Sean Sherlock T.D., Minister for Research and Innovation said: “SFI has been successfully supporting research teams carrying out oriented basic research in higher education institutions, but this research is typically at an earlier stage than applied research which would involve companies carrying out research necessary to bring products or services to market.”

“There is a gap between funding for oriented basic research by SFI and supports from Enterprise Ireland and IDA to companies for applied research opportunities. This extension will fill the gap and provide better support to enable ideas generated by Irish research groups to be further developed and commercialised”.

“The Government’s Action Plan for Jobs stresses the importance of Science, Technology, Engineering and Maths (STEM) in providing the skills necessary to create high quality jobs for this economy. Studies consistently show that the good jobs of the future will demand students with high-level science, engineering and maths skills. Now administered through SFI, the Discover Science and Engineering (DSE) programme promotes STEM subjects throughout its various supported actions such as Science Week”, Minister Sherlock concluded.

Notes for Editors

Science Foundation Ireland was established under the Industrial Development (Science Foundation Ireland) Act 2003 (No. 30). The main function of the Foundation under that Act is to promote, develop and assist the carrying out of oriented basic research in strategic areas of scientific endeavour that concerns the future development and competitiveness of industry and enterprise in the State. The 2003 Act specified the strategic areas of scientific endeavour as information and communications technologies and biotechnology. Subsequently by regulations, sustainable energy and energy-efficient technologies was specified as an additional strategic area of scientific endeavour. SFI’s funding programmes include support for research teams led by principal investigators, the clustering of research teams with industry engagement and larger scale grouping of research teams to address a more limited number of strategic thematic areas in collaboration with industry partners.

The Bill also provides for certain amendments to existing legislation relating to Forfas, Shannon Development and Enterprise Ireland. These are unrelated to the proposed changes to the remit of Science Foundation Ireland. The amendment relating to Shannon is a necessary amendment to the Industrial Development Acts to provide for new arrangements for the promotion of enterprise opportunities in the Mid-West region.
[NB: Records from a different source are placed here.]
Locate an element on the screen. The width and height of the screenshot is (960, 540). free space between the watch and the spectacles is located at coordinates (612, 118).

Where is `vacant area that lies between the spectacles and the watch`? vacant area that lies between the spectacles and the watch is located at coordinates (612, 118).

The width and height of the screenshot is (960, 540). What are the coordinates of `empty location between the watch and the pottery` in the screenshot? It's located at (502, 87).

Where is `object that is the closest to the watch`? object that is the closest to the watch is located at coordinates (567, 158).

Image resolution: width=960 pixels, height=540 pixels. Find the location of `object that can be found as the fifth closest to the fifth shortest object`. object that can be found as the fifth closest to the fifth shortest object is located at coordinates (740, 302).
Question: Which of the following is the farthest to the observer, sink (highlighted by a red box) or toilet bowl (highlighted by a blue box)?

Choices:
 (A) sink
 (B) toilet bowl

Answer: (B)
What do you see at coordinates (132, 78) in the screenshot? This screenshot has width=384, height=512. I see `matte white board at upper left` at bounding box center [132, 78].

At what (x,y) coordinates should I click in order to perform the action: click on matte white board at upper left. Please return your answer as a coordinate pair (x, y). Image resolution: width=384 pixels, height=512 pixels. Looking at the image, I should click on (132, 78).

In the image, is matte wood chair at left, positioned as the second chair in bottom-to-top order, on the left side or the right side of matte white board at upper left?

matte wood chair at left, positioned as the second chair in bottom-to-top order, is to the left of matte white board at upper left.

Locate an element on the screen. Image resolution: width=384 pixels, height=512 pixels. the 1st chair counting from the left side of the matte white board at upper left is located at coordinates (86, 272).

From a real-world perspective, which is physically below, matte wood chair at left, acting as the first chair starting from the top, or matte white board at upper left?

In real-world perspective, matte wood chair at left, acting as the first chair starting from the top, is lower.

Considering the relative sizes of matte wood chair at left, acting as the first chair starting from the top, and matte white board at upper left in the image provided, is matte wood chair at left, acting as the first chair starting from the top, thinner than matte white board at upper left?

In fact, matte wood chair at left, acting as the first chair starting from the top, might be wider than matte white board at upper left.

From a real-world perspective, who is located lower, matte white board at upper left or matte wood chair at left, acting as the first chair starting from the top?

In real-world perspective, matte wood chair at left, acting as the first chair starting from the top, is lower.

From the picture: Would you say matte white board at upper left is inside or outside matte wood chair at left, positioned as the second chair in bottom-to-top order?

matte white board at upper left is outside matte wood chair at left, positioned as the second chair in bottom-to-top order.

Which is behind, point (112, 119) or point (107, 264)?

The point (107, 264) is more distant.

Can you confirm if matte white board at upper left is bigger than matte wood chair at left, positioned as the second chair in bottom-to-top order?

On 3 December Ministers Bruton and Varadker announced that the Government had confirmed its decision in principle of 8 May last to grant Shannon Airport full independence from the Dublin Airport Authority and to merge the airport with a restructured Shannon Development to form a new, publicly-owned, commercial entity in 2013. This new entity will act as a catalyst for the development of strategic sectoral opportunities, particularly within the aviation sector, including the creation of an international aviation centre of excellence centred on the airport. Legislation will now be drafted to establish this new, publicly-owned commercial entity.

In accordance with the Government decision of 8 May last, Shannon Development’s enterprise functions are being transferred to Enterprise Ireland and the IDA and a number of actions are being taken to bring about this transfer. The Industrial Development (Science Foundation Ireland) (Amendment) Bill 2012, which is now being published, will repeal the provision of the Industrial Development Act 1986 which prevents Enterprise Ireland and IDA Ireland from providing and administering grants and other financial facilities for industry in the Shannon Free Zone (SFZ).